══ READING PASSAGE ══
Thursday, February 9, 2012

What do you do when the exit is blocked?

I had been going to Mcguire Veteran's hospital since about 2005. My first time I had to call to get directions. 64 east to downtown expressway, take downtown exit, pay the toll, take 95 south then take the Maury Street exit, and after that all you have to do is follow the blue signs to get to the hospital. It was routine.
Last TUesday, I had to get my injection. Obviously I had memorize the trip down and thought it was all routine. I was on 95 south awaiting the maury street exit, but something was off. There were road flares and a big sign saying road work on the exit. I couldn't take the Maury street exit.
I took the next exit which said Mcguire Veteran's Hospital. Only this time there were no blue signs to guide me, and I was in apart of a neighborhood I wasn't to familar with. Would I get my injection which was medication I despartely needed? I drove back and finally found the MAury street and then I followed the blue signs to the V.A.
═══
══ SUPPLIED MATERIAL ══
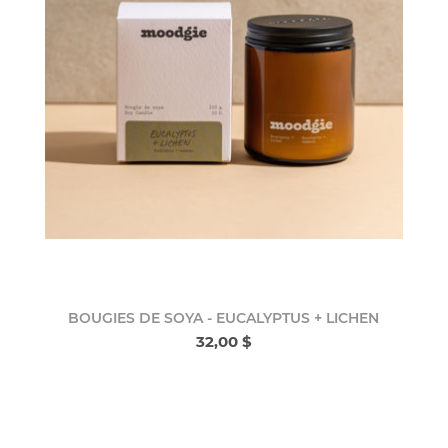
BOUGIES DE SOYA - EUCALYPTUS + LICHEN
32,00 $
═══
▶ _ASSIGNMENT A_
Answer these from the blog post about the blocked exit:
(i) Since about what year had the writer been going to the hospital?
(ii) What did the writer need to get at the hospital last Tuesday?
(iii) What was on the Maury Street exit that kept the writer from taking it?
▶ _ASSIGNMENT B_
Carry the blog post about the blocked exit forward, starting right after its last sentence.

▶ _YOUR RESPONSE A_
(i) 2005
(ii) An injection
(iii) Road flares and a big sign saying road work

▶ _YOUR RESPONSE B_
I got to Mcguire five minutes after my appointment was suppose to start. Another problem arose. The vallet had cones up because the lot was full. THere were no parking spaces. I drove all the way to parking lot 11A. I found a space inbetween two parking spaces. In the middle of these parking spaces was a median so if you park there which I did. The rear of your car would be out in the open. I needed my injection.
I was fifteen minutes late when I arrived. I didn't get into trouble. The receptionist just told me to go back where I had to wait in line for my injection.
What do we do when our exits are blocked? What do we do when something or someone spoils what we take for gran it? THere is no medication when life happens.
When I was 20 I wanted to be a journalist. I went to vcu, and I liked the idea of writing and getting paid for it. I was also going through the early symptoms of a mental illness. At the time I didn't know what was going on, this is just me looking back.
I later dropped out of vcu, and became a pre-school teacher's aid. I was basically joining the family buisness which was teaching. I went to school for it at community college.
A friend of my roomate came into town. I guess he was inbetween goals like I was. He told me how he saw an army recruitor. He wanted to be a combat engineer.
A combat engineer locates mines or i.e.ds. I thought it sounded exciting.
During my freetime I decided to see my army recruitor. I was nervous. 9-11 was still fresh in everyone's mind and maybe I was running away from something.
I signed the line and was later off to basic training and ait for calvary scout. Then I was to Fort Irwin California in the mojave desert. I experience a severe mental breakdown and recieved a medical discharge.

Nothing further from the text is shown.